[[ Given records open ]]

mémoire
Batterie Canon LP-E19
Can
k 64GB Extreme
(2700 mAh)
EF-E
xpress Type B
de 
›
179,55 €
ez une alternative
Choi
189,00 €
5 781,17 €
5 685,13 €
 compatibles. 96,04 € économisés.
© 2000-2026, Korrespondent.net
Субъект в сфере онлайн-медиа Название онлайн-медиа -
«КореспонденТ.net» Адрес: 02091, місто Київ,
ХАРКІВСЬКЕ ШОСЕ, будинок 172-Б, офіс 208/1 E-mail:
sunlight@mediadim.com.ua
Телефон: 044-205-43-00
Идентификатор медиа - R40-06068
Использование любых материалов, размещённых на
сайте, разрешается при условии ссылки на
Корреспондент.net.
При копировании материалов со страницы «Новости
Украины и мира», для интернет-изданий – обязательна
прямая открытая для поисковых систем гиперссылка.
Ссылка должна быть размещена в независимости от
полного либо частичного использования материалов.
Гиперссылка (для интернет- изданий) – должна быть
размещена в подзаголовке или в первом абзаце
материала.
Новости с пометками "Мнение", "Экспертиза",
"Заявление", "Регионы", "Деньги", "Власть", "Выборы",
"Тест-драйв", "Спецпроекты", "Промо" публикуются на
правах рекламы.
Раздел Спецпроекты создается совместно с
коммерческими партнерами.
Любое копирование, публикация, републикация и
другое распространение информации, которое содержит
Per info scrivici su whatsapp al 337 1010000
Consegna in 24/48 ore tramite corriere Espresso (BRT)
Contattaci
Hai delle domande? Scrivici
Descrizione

[[ Given records closed ]]

Copy out every line of the records above, character for character, keeping each line's original order and breaks.

mémoire
Batterie Canon LP-E19
Can
k 64GB Extreme
(2700 mAh)
EF-E
xpress Type B
de 
›
179,55 €
ez une alternative
Choi
189,00 €
5 781,17 €
5 685,13 €
 compatibles. 96,04 € économisés.
© 2000-2026, Korrespondent.net
Субъект в сфере онлайн-медиа Название онлайн-медиа -
«КореспонденТ.net» Адрес: 02091, місто Київ,
ХАРКІВСЬКЕ ШОСЕ, будинок 172-Б, офіс 208/1 E-mail:
sunlight@mediadim.com.ua
Телефон: 044-205-43-00
Идентификатор медиа - R40-06068
Использование любых материалов, размещённых на
сайте, разрешается при условии ссылки на
Корреспондент.net.
При копировании материалов со страницы «Новости
Украины и мира», для интернет-изданий – обязательна
прямая открытая для поисковых систем гиперссылка.
Ссылка должна быть размещена в независимости от
полного либо частичного использования материалов.
Гиперссылка (для интернет- изданий) – должна быть
размещена в подзаголовке или в первом абзаце
материала.
Новости с пометками "Мнение", "Экспертиза",
"Заявление", "Регионы", "Деньги", "Власть", "Выборы",
"Тест-драйв", "Спецпроекты", "Промо" публикуются на
правах рекламы.
Раздел Спецпроекты создается совместно с
коммерческими партнерами.
Любое копирование, публикация, републикация и
другое распространение информации, которое содержит
Per info scrivici su whatsapp al 337 1010000
Consegna in 24/48 ore tramite corriere Espresso (BRT)
Contattaci
Hai delle domande? Scrivici
Descrizione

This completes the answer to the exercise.